▶ Dataset entries
▶

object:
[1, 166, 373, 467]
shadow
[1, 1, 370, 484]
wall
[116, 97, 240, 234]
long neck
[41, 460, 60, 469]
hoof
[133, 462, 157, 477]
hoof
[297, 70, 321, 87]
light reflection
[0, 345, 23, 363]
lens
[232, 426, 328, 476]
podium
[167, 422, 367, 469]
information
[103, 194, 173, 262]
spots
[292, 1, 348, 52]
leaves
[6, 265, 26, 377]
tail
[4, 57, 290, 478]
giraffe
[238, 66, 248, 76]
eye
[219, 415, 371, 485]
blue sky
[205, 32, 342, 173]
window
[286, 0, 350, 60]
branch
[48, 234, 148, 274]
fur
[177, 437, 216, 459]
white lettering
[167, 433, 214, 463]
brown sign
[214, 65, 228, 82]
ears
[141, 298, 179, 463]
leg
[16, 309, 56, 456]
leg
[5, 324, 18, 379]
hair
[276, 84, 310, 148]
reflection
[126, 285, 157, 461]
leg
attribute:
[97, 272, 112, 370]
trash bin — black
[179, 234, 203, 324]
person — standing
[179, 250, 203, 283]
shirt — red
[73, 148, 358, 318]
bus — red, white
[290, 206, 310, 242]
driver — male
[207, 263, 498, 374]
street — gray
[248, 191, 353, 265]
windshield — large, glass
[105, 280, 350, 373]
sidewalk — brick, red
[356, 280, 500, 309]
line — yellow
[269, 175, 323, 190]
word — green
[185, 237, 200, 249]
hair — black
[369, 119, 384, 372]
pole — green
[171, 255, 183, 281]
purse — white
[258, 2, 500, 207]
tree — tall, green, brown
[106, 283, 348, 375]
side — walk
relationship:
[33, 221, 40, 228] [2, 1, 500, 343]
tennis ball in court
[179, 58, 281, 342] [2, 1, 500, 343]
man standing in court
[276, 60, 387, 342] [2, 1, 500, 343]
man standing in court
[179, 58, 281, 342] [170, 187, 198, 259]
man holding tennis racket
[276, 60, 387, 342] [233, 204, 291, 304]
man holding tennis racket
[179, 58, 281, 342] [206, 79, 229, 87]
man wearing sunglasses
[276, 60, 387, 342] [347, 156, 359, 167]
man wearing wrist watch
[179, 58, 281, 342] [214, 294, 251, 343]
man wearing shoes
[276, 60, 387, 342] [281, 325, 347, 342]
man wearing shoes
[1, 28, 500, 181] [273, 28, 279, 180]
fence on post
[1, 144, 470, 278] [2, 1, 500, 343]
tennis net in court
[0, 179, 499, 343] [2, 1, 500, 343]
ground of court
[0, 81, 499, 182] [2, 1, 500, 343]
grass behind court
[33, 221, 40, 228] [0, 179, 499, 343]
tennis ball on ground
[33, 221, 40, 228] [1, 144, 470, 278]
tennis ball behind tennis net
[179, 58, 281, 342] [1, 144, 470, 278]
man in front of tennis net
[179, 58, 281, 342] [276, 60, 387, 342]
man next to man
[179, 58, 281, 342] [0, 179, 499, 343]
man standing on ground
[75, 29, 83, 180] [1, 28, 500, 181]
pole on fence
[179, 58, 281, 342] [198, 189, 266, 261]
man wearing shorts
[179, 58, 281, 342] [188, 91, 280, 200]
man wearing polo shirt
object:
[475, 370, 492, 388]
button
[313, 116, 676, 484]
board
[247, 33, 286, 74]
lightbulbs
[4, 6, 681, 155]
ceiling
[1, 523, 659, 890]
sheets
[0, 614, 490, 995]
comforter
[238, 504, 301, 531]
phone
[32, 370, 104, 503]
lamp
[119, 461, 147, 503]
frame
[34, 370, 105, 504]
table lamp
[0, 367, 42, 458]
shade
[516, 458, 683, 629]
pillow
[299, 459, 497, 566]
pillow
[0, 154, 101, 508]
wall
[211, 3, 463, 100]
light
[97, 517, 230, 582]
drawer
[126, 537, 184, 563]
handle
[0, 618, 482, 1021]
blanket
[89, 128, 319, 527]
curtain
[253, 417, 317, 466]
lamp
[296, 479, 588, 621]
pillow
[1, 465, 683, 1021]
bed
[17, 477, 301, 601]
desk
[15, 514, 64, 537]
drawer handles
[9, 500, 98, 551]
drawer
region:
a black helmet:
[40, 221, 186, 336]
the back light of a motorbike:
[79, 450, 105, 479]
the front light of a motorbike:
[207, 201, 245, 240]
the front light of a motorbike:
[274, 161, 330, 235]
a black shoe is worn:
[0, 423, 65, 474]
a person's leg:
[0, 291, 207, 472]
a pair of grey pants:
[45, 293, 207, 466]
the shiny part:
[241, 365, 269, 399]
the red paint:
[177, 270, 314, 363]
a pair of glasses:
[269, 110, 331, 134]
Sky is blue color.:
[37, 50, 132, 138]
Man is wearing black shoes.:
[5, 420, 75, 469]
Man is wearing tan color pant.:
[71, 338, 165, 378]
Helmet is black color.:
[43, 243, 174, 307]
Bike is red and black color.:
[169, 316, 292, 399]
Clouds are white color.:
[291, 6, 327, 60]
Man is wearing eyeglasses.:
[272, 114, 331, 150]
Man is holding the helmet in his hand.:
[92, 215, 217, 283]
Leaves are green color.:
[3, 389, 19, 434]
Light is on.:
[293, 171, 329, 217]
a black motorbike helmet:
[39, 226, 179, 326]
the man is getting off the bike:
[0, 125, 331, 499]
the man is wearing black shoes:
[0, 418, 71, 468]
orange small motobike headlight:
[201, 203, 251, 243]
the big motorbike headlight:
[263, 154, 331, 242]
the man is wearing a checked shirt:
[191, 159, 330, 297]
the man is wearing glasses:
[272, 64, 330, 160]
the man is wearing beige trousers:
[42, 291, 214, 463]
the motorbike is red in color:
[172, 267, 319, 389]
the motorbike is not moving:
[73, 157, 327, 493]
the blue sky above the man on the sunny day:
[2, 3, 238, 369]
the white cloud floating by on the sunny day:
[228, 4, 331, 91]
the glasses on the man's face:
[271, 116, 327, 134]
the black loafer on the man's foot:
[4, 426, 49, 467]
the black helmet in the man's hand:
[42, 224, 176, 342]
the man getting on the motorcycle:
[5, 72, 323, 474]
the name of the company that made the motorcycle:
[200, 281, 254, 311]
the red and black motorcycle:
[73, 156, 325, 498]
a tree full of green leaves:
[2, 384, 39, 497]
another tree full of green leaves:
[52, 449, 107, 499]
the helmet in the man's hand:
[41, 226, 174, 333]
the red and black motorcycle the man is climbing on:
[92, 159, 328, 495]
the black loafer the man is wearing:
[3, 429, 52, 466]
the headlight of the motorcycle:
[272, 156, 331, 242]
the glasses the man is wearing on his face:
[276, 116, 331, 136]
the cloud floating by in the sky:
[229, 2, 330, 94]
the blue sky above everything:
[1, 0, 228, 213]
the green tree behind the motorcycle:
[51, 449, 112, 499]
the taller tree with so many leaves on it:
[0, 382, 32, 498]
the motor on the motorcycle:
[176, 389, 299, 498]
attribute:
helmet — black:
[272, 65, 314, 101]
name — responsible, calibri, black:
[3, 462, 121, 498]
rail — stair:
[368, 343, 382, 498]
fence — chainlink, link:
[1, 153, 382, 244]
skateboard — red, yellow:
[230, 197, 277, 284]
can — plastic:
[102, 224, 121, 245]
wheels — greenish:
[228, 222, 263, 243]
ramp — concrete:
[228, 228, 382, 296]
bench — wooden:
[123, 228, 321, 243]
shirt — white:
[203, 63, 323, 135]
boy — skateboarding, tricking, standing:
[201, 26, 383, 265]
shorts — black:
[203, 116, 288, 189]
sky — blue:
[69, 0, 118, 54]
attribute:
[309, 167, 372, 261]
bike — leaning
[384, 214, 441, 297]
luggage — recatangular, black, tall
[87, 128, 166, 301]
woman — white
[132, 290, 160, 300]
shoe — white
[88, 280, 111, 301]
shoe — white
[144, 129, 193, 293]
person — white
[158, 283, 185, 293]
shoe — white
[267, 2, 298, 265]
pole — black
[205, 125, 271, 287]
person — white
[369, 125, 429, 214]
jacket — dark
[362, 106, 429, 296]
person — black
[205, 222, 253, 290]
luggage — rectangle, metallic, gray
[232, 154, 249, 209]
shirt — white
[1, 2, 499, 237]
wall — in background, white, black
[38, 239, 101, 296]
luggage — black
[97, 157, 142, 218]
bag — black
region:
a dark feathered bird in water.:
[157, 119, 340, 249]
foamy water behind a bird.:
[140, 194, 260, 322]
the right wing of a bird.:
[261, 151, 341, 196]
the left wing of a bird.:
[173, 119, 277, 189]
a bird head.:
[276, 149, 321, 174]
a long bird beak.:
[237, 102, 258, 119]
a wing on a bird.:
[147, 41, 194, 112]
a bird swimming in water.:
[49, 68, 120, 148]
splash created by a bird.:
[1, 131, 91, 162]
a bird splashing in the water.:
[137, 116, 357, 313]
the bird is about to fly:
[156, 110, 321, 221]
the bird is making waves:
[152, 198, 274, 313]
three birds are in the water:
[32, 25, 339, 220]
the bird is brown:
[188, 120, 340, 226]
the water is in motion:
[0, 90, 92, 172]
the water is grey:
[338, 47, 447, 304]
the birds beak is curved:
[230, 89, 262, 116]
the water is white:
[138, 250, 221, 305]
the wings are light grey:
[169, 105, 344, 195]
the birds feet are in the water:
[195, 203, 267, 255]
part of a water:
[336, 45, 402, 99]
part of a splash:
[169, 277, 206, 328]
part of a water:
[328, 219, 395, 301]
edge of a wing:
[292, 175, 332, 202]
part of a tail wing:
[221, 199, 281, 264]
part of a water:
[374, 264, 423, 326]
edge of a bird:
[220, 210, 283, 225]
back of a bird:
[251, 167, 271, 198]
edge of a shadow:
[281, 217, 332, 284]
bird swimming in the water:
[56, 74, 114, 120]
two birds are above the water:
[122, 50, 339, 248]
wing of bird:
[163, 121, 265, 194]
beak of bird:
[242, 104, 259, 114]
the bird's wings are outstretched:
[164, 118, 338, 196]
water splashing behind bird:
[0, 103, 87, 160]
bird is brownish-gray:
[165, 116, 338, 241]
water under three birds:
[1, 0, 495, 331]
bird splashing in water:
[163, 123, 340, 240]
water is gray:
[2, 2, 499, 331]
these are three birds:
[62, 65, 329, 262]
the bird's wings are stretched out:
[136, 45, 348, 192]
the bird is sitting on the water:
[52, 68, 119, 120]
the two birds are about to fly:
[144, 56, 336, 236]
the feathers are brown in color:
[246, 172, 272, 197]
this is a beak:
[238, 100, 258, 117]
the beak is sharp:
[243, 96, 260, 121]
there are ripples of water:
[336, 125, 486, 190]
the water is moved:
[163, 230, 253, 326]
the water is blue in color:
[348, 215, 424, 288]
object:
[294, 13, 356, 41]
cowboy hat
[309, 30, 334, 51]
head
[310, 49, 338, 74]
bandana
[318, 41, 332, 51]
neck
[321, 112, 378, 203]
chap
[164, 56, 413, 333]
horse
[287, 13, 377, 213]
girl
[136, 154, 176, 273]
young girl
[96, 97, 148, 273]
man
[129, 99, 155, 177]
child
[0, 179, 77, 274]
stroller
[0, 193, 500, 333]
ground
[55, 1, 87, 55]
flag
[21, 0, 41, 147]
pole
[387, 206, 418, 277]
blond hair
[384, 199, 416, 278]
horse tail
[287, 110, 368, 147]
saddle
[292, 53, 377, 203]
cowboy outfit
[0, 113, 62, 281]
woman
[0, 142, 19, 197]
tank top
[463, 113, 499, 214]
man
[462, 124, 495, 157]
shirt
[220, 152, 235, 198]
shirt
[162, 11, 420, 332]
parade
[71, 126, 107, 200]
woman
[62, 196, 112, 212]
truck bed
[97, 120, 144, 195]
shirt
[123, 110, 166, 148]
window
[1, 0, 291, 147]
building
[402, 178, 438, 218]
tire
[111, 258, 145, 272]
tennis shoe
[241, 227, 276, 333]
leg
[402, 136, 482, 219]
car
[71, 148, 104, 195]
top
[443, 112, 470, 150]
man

◀

▶ Problem requirements
Please rewrite the lines of the data above as a numbered list, from the line holding "[55, 1, 87, 55]" through the end of the data, both included, and leave out any blank lines.

▶ Worked solution
1. [55, 1, 87, 55]
2. flag
3. [21, 0, 41, 147]
4. pole
5. [387, 206, 418, 277]
6. blond hair
7. [384, 199, 416, 278]
8. horse tail
9. [287, 110, 368, 147]
10. saddle
11. [292, 53, 377, 203]
12. cowboy outfit
13. [0, 113, 62, 281]
14. woman
15. [0, 142, 19, 197]
16. tank top
17. [463, 113, 499, 214]
18. man
19. [462, 124, 495, 157]
20. shirt
21. [220, 152, 235, 198]
22. shirt
23. [162, 11, 420, 332]
24. parade
25. [71, 126, 107, 200]
26. woman
27. [62, 196, 112, 212]
28. truck bed
29. [97, 120, 144, 195]
30. shirt
31. [123, 110, 166, 148]
32. window
33. [1, 0, 291, 147]
34. building
35. [402, 178, 438, 218]
36. tire
37. [111, 258, 145, 272]
38. tennis shoe
39. [241, 227, 276, 333]
40. leg
41. [402, 136, 482, 219]
42. car
43. [71, 148, 104, 195]
44. top
45. [443, 112, 470, 150]
46. man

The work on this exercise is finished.